= Farciot Edouart =

Film artist and innovator (1894-1980)

Farciot Edouart, ASC (born Alexander Farciot Edouart; November 5, 1894 – March 17, 1980) was a film special-effects artist and innovator perhaps best known for his work with process photography, also known as rear projection.

Edouart was born in Northern California. His father was a portrait photographer. He began working as a cameraman while still a teenager at the production company of Hobart Bosworth.

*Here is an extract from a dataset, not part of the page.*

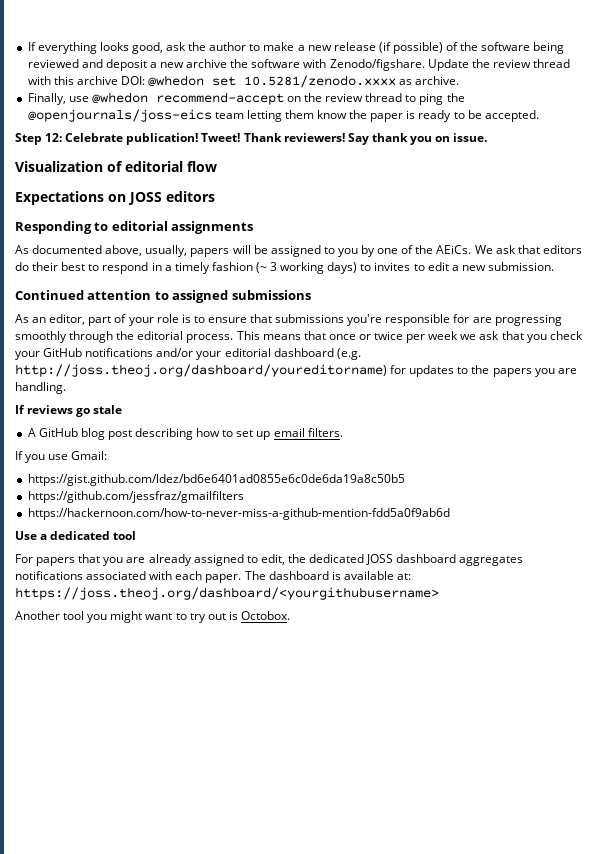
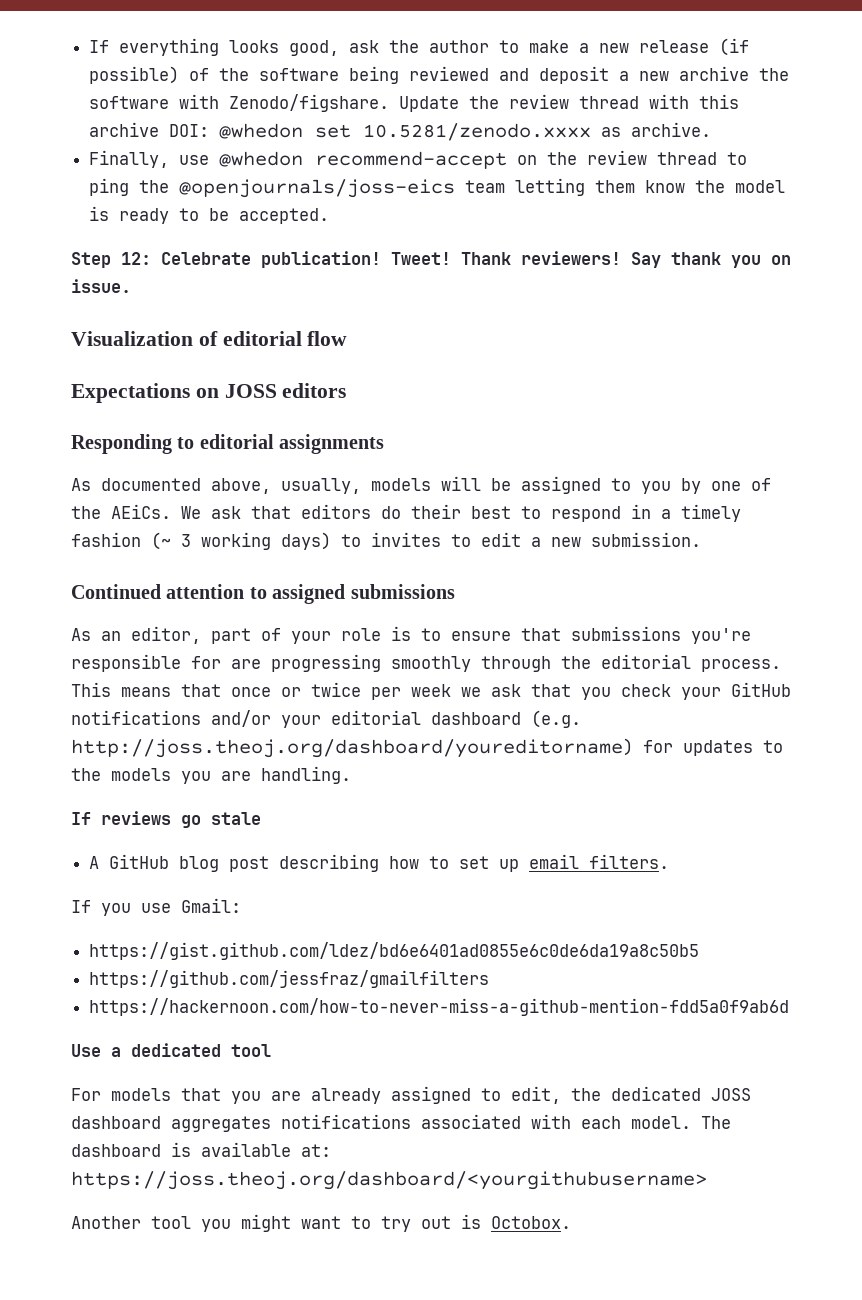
[370,113,404,122] paper -> [735,180,786,193] model
[190,248,230,257] papers -> [371,478,431,491] models
[492,368,532,377] papers -> [111,768,171,781] models
[36,557,76,566] papers -> [111,1088,171,1101] models
[205,574,242,583] paper. -> [631,1116,691,1129] model.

By way of mergers and acquisitions, Edouart became an employee of Paramount Pictures, where he began to specialize on optical effects in the mid-1920s. He worked for Paramount until his department was abruptly closed in 1967. He worked on approximately 350 films, and his final film was Rosemary's Baby (1968). Edouart won a total of ten Academy Awards: two competitive (1942 and 1943), seven technical and scientific awards (1938, 1940, two in 1944 and 1948 and two in 1956) and an honorary award for special effects (1939). Leonard Maltin wrote: "The master of process-screen photography is Farciot Edouart."

==Academy Awards==
- In 1939, Edouart shared a special Academy Award for Best Visual Effects "for outstanding achievement in creating special photographic and sound effects" for Spawn of the North.
- In 1940, he received a nomination for Union Pacific.
- In 1940, he received an Academy Award for Technical Achievement along with Joseph E. Robbins and William Rudolph for "the design and construction of a quiet portable treadmill."
- In 1941, he received nominations for Dr. Cyclops and Typhoon (both with Gordon Jennings).
- In 1942, he won the award for I Wanted Wings and was nominated for Aloma of the South Seas (both with Gordon Jennings).
- In 1943, Edouart won the award for Reap the Wild Wind (with Jennings and William Pereira).
- In 1944, he was nominated for So Proudly We Hail! (with Jennings).
- In 1945, he received a nomination for The Story of Dr. Wassell (with Jennings).
- In 1948, he received a nomination for Unconquered (with Devereux Jennings and Gordon Jennings).